Effects produced on inhibitory postsynaptic potentials by the coupled injections of cations and anions into motoneurons

Abstract

Ions have been injected into cat motoneurons impaled by a double microelectrode. Current has been passed down one barrel and up the other, so injecting cations out of the former and anions out of the latter. The injection of (K$^{+}$+Cl$^{-}$) ions gave a depolarizing shift of the E$_{IPSP}$ almost as large as for a Cl$^{-}$ ion injection, and with a time course comparable with that for injections of Cl$^{-}$ or K$^{+}$ ions alone. The injection of (Na$^{+}$+Cl$^{-}$) ions displaced the E$_{IPSP}$ by much the same amount and again the recovery time was almost as fast as after a Cl$^{-}$ ion injection, and much faster than after the injection of Na$^{+}$ ions alone. On the other hand injection of (2Na$^{+}$+SO$_{4}^{2-}$) ions caused a slight displacement of the E$_{IPSP}$ in the hyperpolarizing direction. It was postulated that, when (K$^{+}$)$_{i}$ is depleted, there is an accelerated operation of an inward pump for (K$^{+}$+Cl$^{-}$) ions with the consequence that the decline of high (Cl$^{-}$)$_{i}$ is slowed by a factor of three or more. The ion injection procedures did not provide evidence for or against the participation of K$^{+}$ ion movements in the generation of the IPSP, but this participation at a level comparable with that of Cl$^{-}$ ions had to be postulated in order to account for the normal hyperpolarizing character of the IPSP.

**Apply what you read**
1. List every combination of ions injected together in coupled injections according to the abstract on inhibitory postsynaptic potentials.
2. Answer these questions from the abstract on inhibitory postsynaptic potentials:
(a) The motoneurons of which animal were impaled?
(b) In which direction did the injection of (2Na+ + SO4 2−) ions displace the E_IPSP?
(c) By what factor is the decline of high internal Cl− said to be slowed when internal K+ is depleted?

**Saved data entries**
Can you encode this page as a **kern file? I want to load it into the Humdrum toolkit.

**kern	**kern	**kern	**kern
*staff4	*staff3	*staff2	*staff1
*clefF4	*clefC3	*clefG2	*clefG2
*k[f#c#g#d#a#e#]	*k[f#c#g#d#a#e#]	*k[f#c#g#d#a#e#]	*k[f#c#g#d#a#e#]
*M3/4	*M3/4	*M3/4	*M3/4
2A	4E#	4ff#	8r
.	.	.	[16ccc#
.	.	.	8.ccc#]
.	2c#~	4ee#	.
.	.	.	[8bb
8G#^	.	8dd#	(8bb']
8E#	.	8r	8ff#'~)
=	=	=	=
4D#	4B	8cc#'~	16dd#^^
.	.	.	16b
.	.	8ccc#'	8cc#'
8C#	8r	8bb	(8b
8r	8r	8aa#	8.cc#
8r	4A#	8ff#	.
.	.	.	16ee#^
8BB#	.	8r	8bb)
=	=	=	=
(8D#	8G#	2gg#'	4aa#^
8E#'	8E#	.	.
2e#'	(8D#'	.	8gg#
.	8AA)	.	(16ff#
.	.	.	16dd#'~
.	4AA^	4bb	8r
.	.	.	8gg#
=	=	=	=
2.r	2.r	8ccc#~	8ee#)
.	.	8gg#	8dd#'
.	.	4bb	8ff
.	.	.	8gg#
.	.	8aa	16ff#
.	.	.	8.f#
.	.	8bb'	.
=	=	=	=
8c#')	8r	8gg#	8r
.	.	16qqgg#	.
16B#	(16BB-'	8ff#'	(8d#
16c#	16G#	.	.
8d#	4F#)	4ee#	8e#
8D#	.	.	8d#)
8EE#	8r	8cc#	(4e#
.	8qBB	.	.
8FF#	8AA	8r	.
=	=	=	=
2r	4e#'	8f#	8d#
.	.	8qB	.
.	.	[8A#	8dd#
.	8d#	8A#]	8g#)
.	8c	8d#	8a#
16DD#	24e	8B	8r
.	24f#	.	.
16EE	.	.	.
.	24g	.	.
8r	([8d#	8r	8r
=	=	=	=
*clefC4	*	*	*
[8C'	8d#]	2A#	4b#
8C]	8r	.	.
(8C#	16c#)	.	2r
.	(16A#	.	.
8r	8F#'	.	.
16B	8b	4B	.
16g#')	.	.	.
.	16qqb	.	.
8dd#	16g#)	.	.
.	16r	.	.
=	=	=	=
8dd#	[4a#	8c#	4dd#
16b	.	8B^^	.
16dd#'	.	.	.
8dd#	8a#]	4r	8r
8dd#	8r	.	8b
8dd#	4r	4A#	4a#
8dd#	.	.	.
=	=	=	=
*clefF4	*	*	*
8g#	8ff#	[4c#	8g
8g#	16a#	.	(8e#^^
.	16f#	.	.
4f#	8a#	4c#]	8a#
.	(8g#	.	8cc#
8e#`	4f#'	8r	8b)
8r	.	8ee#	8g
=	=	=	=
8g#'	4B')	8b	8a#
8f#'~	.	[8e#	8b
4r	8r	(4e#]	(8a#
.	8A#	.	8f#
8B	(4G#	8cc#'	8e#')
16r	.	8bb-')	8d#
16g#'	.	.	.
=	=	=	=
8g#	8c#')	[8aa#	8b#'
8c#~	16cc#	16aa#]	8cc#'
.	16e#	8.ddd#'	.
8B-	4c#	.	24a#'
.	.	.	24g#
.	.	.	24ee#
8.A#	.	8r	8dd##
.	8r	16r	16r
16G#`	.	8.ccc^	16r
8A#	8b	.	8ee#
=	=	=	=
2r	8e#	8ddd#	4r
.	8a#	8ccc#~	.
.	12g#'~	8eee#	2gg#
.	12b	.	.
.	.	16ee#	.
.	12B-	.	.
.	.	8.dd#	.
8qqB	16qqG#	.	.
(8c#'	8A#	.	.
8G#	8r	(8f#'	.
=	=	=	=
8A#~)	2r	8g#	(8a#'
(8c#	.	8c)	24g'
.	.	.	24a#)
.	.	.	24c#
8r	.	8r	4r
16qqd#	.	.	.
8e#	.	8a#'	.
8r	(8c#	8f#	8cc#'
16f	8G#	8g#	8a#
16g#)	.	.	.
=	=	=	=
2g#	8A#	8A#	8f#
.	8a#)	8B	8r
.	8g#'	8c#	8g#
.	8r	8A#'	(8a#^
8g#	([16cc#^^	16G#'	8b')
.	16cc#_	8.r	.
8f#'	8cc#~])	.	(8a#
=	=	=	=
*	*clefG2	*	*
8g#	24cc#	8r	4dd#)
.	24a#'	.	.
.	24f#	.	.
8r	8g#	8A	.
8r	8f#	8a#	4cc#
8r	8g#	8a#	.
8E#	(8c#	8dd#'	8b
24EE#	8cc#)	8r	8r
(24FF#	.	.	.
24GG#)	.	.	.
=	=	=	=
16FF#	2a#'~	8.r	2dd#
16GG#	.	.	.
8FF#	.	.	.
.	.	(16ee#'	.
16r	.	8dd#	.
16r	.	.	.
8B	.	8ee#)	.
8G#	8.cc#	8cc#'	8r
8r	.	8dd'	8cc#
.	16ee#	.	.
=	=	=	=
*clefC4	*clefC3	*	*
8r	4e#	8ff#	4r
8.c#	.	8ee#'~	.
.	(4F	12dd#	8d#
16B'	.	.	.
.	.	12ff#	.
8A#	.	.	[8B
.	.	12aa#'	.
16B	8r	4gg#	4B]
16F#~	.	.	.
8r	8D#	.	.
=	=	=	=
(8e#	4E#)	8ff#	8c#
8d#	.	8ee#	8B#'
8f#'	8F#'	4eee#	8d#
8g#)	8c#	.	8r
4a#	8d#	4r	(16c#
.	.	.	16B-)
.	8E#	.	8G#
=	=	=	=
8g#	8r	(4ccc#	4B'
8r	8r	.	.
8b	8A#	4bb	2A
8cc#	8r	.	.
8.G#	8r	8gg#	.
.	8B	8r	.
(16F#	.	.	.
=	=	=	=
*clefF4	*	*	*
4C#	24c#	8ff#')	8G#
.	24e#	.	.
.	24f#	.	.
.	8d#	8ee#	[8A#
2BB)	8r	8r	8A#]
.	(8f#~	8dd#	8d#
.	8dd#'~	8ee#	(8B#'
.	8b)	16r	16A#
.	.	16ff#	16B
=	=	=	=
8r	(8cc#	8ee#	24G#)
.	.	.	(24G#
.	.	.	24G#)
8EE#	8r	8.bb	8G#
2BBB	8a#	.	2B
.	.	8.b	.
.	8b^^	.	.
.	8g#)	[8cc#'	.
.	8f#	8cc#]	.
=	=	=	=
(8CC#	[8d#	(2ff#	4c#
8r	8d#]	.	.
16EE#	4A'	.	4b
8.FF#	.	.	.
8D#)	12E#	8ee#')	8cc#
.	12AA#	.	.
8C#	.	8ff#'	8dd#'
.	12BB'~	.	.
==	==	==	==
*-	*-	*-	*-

**Task-by-task answers**
1.
K+ + Cl−
Na+ + Cl−
2Na+ + SO4 2−

2.
(a) The cat.
(b) The hyperpolarizing direction.
(c) Three or more.